Bugzilla – Bug 1566
Mutex not released on error in globus_l_gram_protocol_post , hang after job submission failure
Last modified: 2004-02-25 14:52:14
You need to
before you can comment on or make changes to this bug.
Globus version: 2.4
Flavour: gcc32dbgpthr on Linux/x86
Function: globus_l_gram_protocol_post (around lines 1961-2023)

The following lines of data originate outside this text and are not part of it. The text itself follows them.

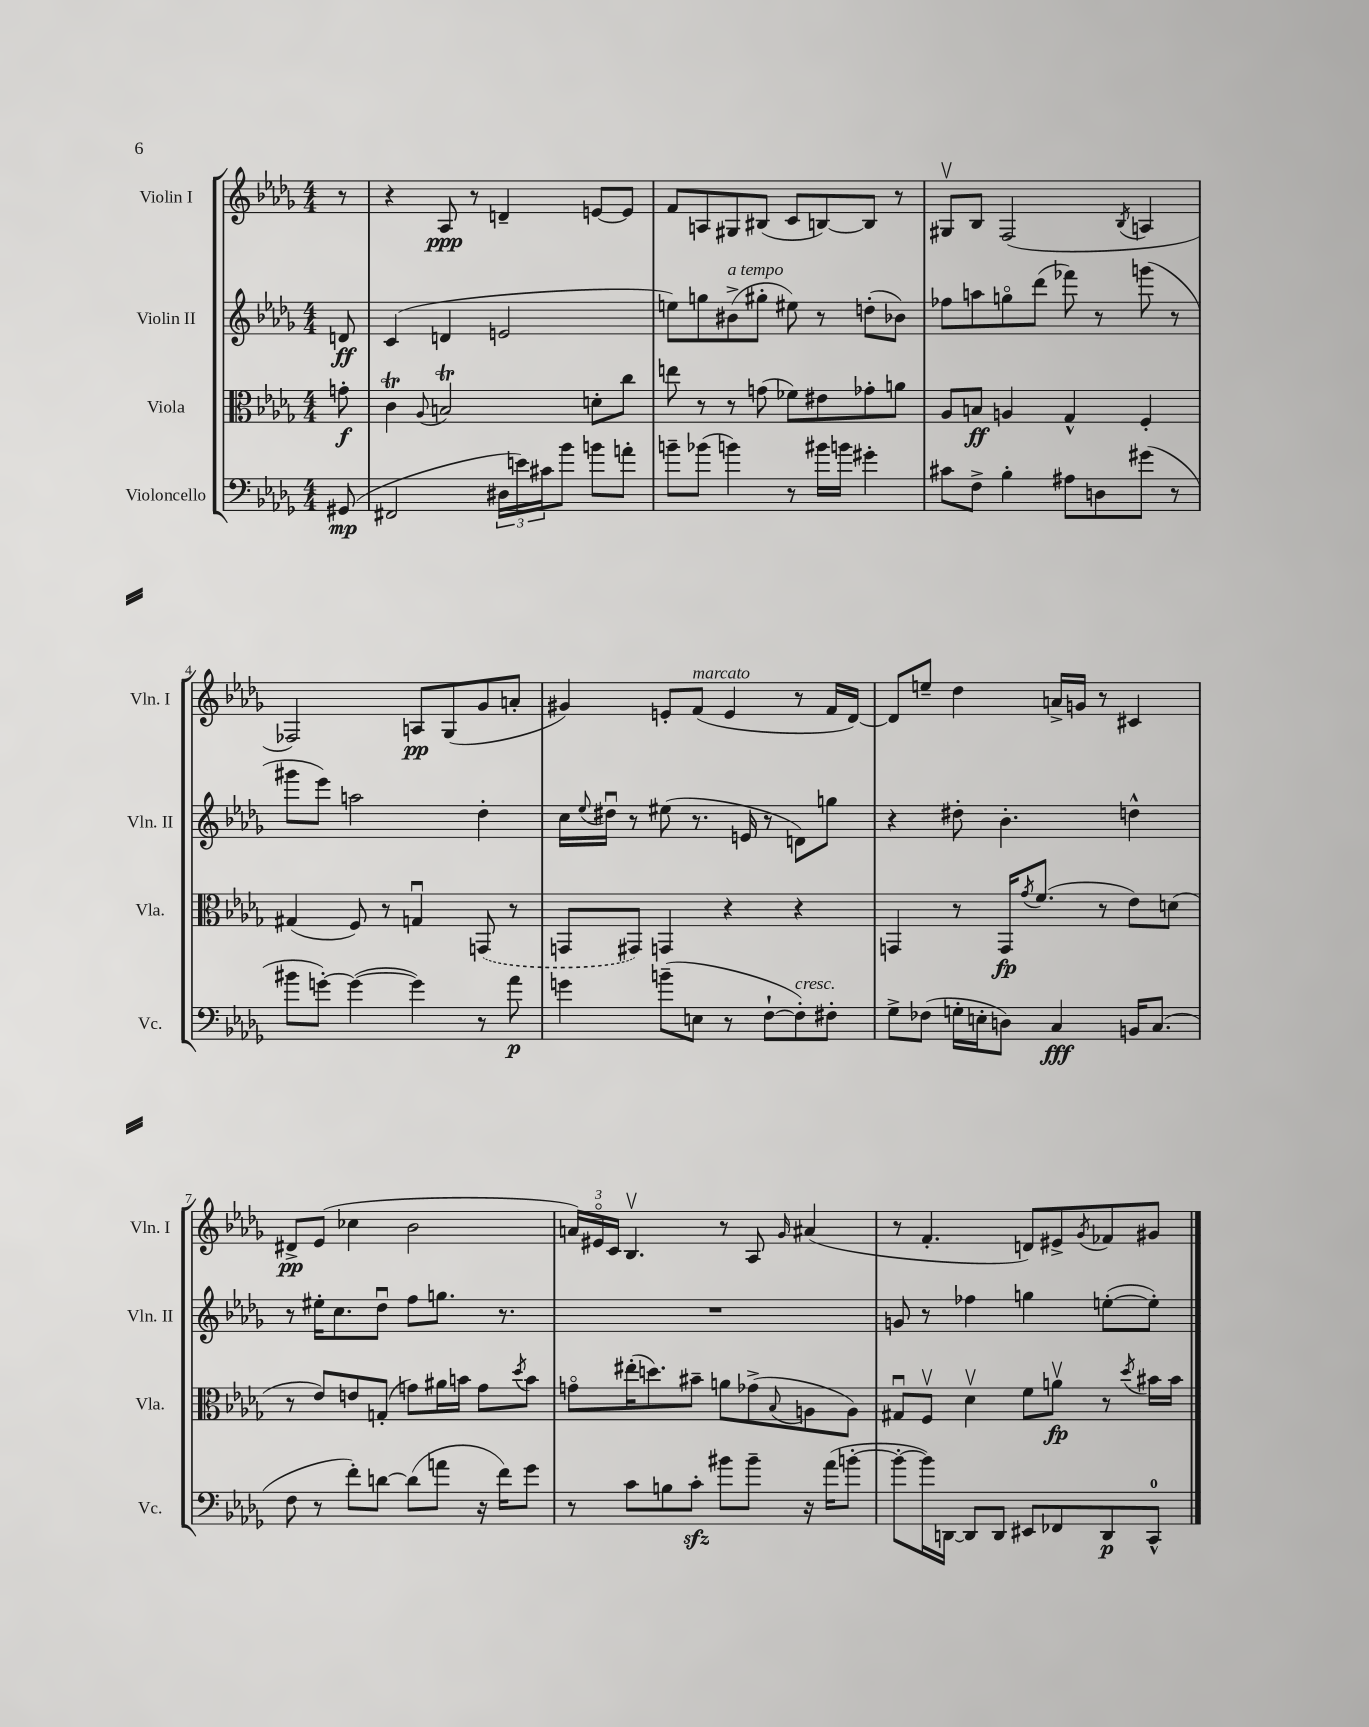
<<
\new StaffGroup <<
\new Staff = "s0" \with { instrumentName = "Violin I" shortInstrumentName = "Vln. I" } {
    \clef treble \key des \major \numericTimeSignature \time 4/4 \partial 8
    r8 |
    r4 aes8\ppp r8 d'4-- e'8~ e'8 |
    f'8 a8 gis8 bis8( c'8 b8~) b8 r8 |
    gis8\upbow bes8 f2( \acciaccatura { bes8 } a4 |
    fes2) a8\pp ges8( ges'8 a'8-. |
    gis'4) e'8-. f'8^\markup { \italic "marcato" }( e'4 r8 f'16 des'16~) |
    des'8 e''8-- des''4 a'16-> g'16 r8 cis'4 |
    dis'8->\pp ees'8( ces''4 bes'2 |
    \tuplet 3/2 { a'16) eis'16\flageolet c'16 } bes4.\upbow r8 aes8 \grace { ges'16 } ais'4( |
    r8 f'4.-. d'8) eis'8-> \acciaccatura { ges'8 } fes'8 gis'8 \bar "|." |
}
\new Staff = "s1" \with { instrumentName = "Violin II" shortInstrumentName = "Vln. II" } {
    \clef treble \key des \major \numericTimeSignature \time 4/4 \partial 8
    d'8\ff |
    c'4( d'4 e'2 |
    e''8) g''8 bis'8->^\markup { \italic "a tempo" }( gis''8-. eis''8) r8 d''8-.( bes'8) |
    fes''8 a''8 g''8\flageolet des'''8( fes'''8) r8 g'''8( r8 |
    gis'''8 ees'''8) a''2 des''4-. |
    c''16 \appoggiatura { ees''8 } dis''16\downbow r8 eis''8( r8. e'16 r8 d'8) g''8 |
    r4 dis''8-. bes'4.-. d''4-^ |
    r8 eis''16-. c''8. des''8\downbow f''8 g''8. r8. |
    R1 |
    g'8 r8 fes''4 g''4 e''8~-.( e''8-.) \bar "|." |
}
\new Staff = "s2" \with { instrumentName = "Viola" shortInstrumentName = "Vla." } {
    \clef alto \key des \major \numericTimeSignature \time 4/4 \partial 8
    g'8-.\f |
    c'4\trill \appoggiatura { aes8 } b2\trill d'8-. c''8 |
    e''8 r8 r8 g'8( fes'8) eis'8 ges'8-. a'8 |
    aes8 b8\ff a4 ges4-^ f4-. |
    gis4( f8) r8 g4\downbow \once \slurDashed g,8( r8 |
    g,8 gis,8) g,4 r4 r4 |
    g,4 r8 g,16\fp \acciaccatura { ges'8 } f'8.( r8 ees'8) d'8( |
    r8 ees'8) e'8 g8-.( g'8) ais'16 b'16 g'8 \acciaccatura { des''8 } b'8 |
    g'8\flageolet eis''16-.( d''8.) bis'8-- a'8 ges'8->( \appoggiatura { bes8 } a8 a8) |
    gis8\downbow f8\upbow des'4\upbow f'8 a'8\upbow\fp r8 \acciaccatura { des''8 } bis'16 bis'16 \bar "|." |
}
\new Staff = "s3" \with { instrumentName = "Violoncello" shortInstrumentName = "Vc." } {
    \clef bass \key des \major \numericTimeSignature \time 4/4 \partial 8
    gis,8\mp( |
    fis,2 \tuplet 3/2 { dis16 e'16) cis'16 } bes'8 b'8 a'8-. |
    b'8-- bes'8( b'4) r8 bis'16 b'16 gis'4-. |
    cis'8 f8-> bes4-. ais8 d8 gis'8( r8 |
    bis'8 g'8~-.) g'4~( g'4) r8 aes'8\p |
    g'4 b'8--( e8 r8 f8~-! f8-.^\markup { \italic "cresc." }) fis8-. |
    ges8-> fes8( g16-. e16-. d8) c4\fff b,16 c8.( |
    f8 r8 f'8-.) d'8~ d'8( a'8 r16 f'16) ges'8 |
    r8 c'8 b8 c'8-.\sfz bis'8 bis'8-- r16 aes'16( b'8~-. |
    b'8~-. b'16) d,16~ d,8 d,8 eis,8 fes,8 d,8\p c,8-0-^ \bar "|." |
}
>>
>>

In the function just mentioned, the mutex named globus_i_gram_protocol_mutex is
not released if an error occurs after the mutex has been locked. This has caused
problems for me when a job submission fails because of wrong (nonexisting) host
name for the GRAM. Attempting to release the callback contact after that hangs,
because the mutex is locked. The error occurs for flavor gcc32dbgpthr but not
for gcc32dbg. It does not occur if I use globusrun, most likely because the
version of globusrun I use uses gcc32dbg.
Steps to reproduce error:
- Register a callback with globus_gram_client_callback_allow
- Try to submit a job to a non-existing host via globus_gram_client_job_request
(returns with failure, expected)
- Try to deactivate the callback with globus_gram_client_callback_disallow
(hangs because the mutex is locked, not expected)
The source I have looked at is from the bundle
Created an attachment (id=319) [details]
Patch for releasing the mutex on error in globus_l_gram_protocol_post
Suggested patch for releasing the mutex on error in
globus_l_gram_protocol_post. I have tested it in my program and it solves the
Thanks for the excellent bug report and patch. That is committed to our CVS and
will be in the 3.2 release (coming soon).
I've also added a test case to the gram protocol library test suite for this.